Closed betatim closed 6 years ago
This has been deployed.
From a quick test I can login as openhumans
and get a token. @gedankenstuecke can you test drive it a bit as well? Let's merge this PR once you did some checking and also think things work.
I had a look around to find references to having to build your own custom hub image in the docs/comments but couldn't find any. If there are more we should remove them else we will be confused.com in the future.
The band aid of "restart if a N launches failed" works well if you have 50 launches per minute but not so well if there are ~0 launches per 24h. SO this will be a less good fix for this kind of hub as it is for mybinder.org. #caveats
I’ll keep an eye open for whether it works. And as the restarts: but it does count for a single user to, right? Eg if my image fails to start 3 times in a row it will lead to the cleanup?

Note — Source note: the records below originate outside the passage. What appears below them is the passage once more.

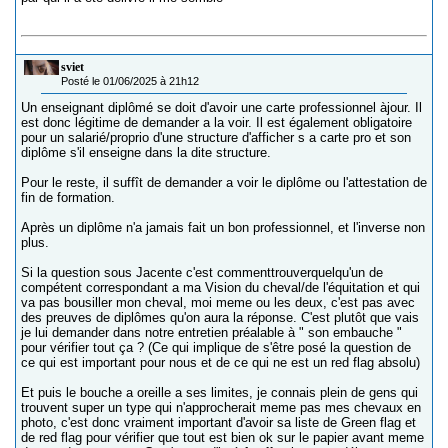
sviet
Posté le 01/06/2025 à 21h12
Un enseignant diplômé se doit d'avoir une carte professionnel àjour. Il
est donc légitime de demander a la voir. Il est également obligatoire
pour un salarié/proprio d'une structure d'afficher s a carte pro et son
diplôme s'il enseigne dans la dite structure.
Pour le reste, il suffît de demander a voir le diplôme ou l'attestation de
fin de formation.
Après un diplôme n'a jamais fait un bon professionnel, et l'inverse non
plus.
Si la question sous Jacente c'est commenttrouverquelqu'un de
compétent correspondant a ma Vision du cheval/de l'équitation et qui
va pas bousiller mon cheval, moi meme ou les deux, c'est pas avec
des preuves de diplômes qu'on aura la réponse. C'est plutôt que vais
je lui demander dans notre entretien préalable à " son embauche "
pour vérifier tout ça ? (Ce qui implique de s'être posé la question de
ce qui est important pour nous et de ce qui ne est un red flag absolu)
Et puis le bouche a oreille a ses limites, je connais plein de gens qui
trouvent super un type qui n'approcherait meme pas mes chevaux en
photo, c'est donc vraiment important d'avoir sa liste de Green flag et
de red flag pour vérifier que tout est bien ok sur le papier avant meme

Yes. Three consecutive failed launches will trigger the hub to reboot. We could even lower it to two? It doesn't matter who does the launches.
Ok, for now things seem to work and I'll merge it, but I'll monitor the log files and keep trying to break it ;-)

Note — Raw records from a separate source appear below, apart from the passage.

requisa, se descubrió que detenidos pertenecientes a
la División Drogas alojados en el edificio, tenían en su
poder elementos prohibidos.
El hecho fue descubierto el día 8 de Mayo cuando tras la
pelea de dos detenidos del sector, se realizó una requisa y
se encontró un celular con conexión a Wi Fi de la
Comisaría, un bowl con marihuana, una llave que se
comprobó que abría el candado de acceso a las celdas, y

In the mean time we had the first hub restart on mybinder.org. No one noticed :) So I guess that means it works.
yay!
This brings in the hub that will restart itself when there have been too many consecutive launch failures. This is a band aid for the problem with the event reflector failing. The event reflector is what the hub uses to b e notified about events happening in kubernetes world. This is how the hub notices that a user's pod has launched and it should send the user there. When the reflector fails the hub never notices and as a result the user never gets redirected even though the pod is up.
The fix is to restart the hub. This is now automated.
We can retire the custom hub image as all the custom things we had are now part of the JupyterHub release.